A few months later Arun and I faced off at the same corporate firm again. One short, bloody battle later I got the job and he didn’t. We went our separate ways and I forgot about him until a year later when I saw him across the negotiating table from my team, representing another firm on a deal. When we were introduced, he simply said, “Oh we’ve been introduced before” and ostentatiously refused to offer me his card. If not for this, there would have been no evidence of our strange history that spanned three law schools and five years. An epic story. Like Veer-Zara, but without Priety Zinta.

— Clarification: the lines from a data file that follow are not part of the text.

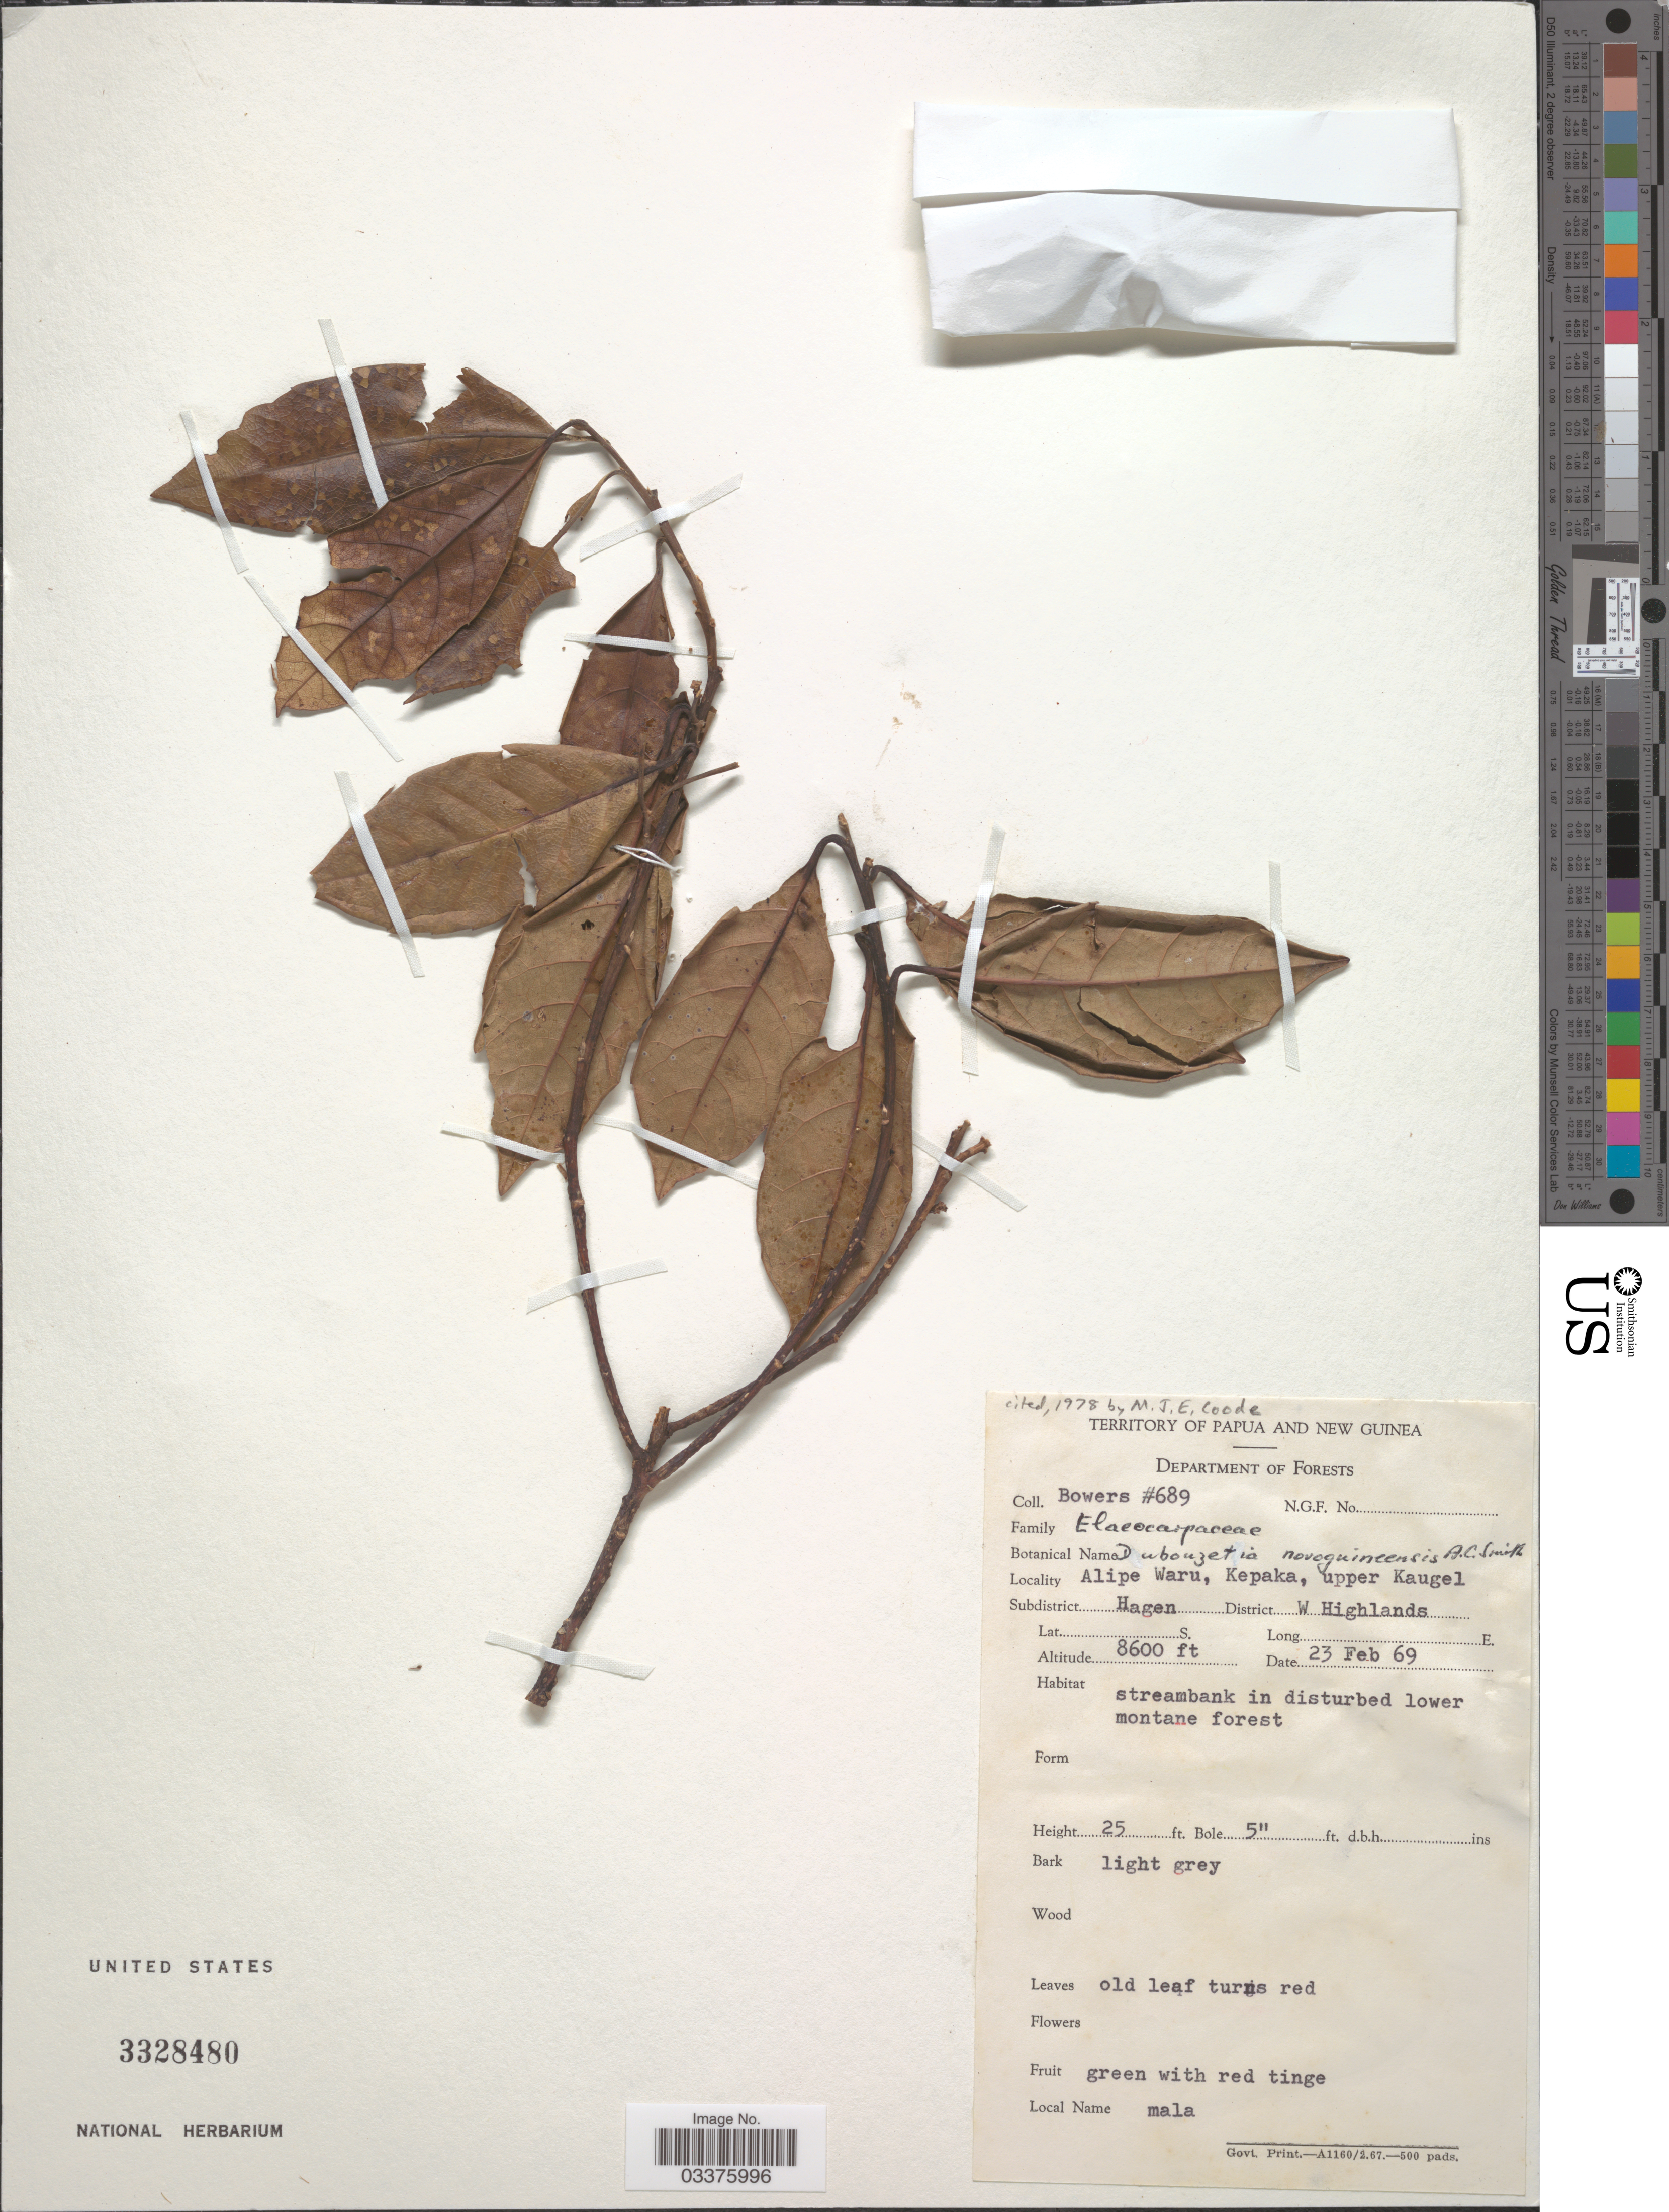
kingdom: Plantae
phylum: Tracheophyta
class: Magnoliopsida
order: Oxalidales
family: Elaeocarpaceae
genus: Dubouzetia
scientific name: Dubouzetia novoguineensis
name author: A.C. Sm.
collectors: -. Bowers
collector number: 689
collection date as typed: Transcribed d/m/y: 23/2/69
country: Papua New Guinea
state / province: Western Highlands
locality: Territory of Papua and New Guinea. Alipe Waru, Kepaka, upper Kaugel. Subdistrict Hagen. District W Highlands.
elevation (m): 2621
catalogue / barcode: US 3328480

The star of this long and torturous story, however, is neither him nor me; it is the tiny, terrible club we belong to by virtue of studying in an older NLU. Arun and I would have continued in blithe ignorance of each others’ idiocies if his classmate had not been my senior, my crush had not been his classmate, his classmates had not been my classmates, my indiscretion had not been his ex-girlfriend, her friend and my liaison officer not been his best friend, his uncle not been a partner at the firm, my friend not been his tracking associate and my best friend not been his girlfriend’s Rakhi brother’s sister’s Rakhi brother. The whole thing reeks of impossibility to outsiders – indeed, I would have laughed at the preposterousness of it but a few short years back – but today, even though I know that in theory, a tally of parallel batches of NLU students would add up to a few hundred people, I have come to suspect that the entire NLU community is actually populated by only about ten people and that you will spend your entire life coming in contact with only these ten people. If you encounter anyone else, he/she will be either their husband, wife, boss, best friend, girlfriend or boyfriend.
And they will know everything about you.
This theory makes Facebook more interesting and gossip more salacious. In turns, it disgusts you, depresses you and frightens you. Eventually you develop a reluctant affection for it (Google “Stockholm Syndrome”), but you never stop looking over your shoulder to see if anyone’s watching you screw up, because you are a paranoid wreck.
…all of which is a long way of saying, “This is why I blog anonymously.” HELL yes.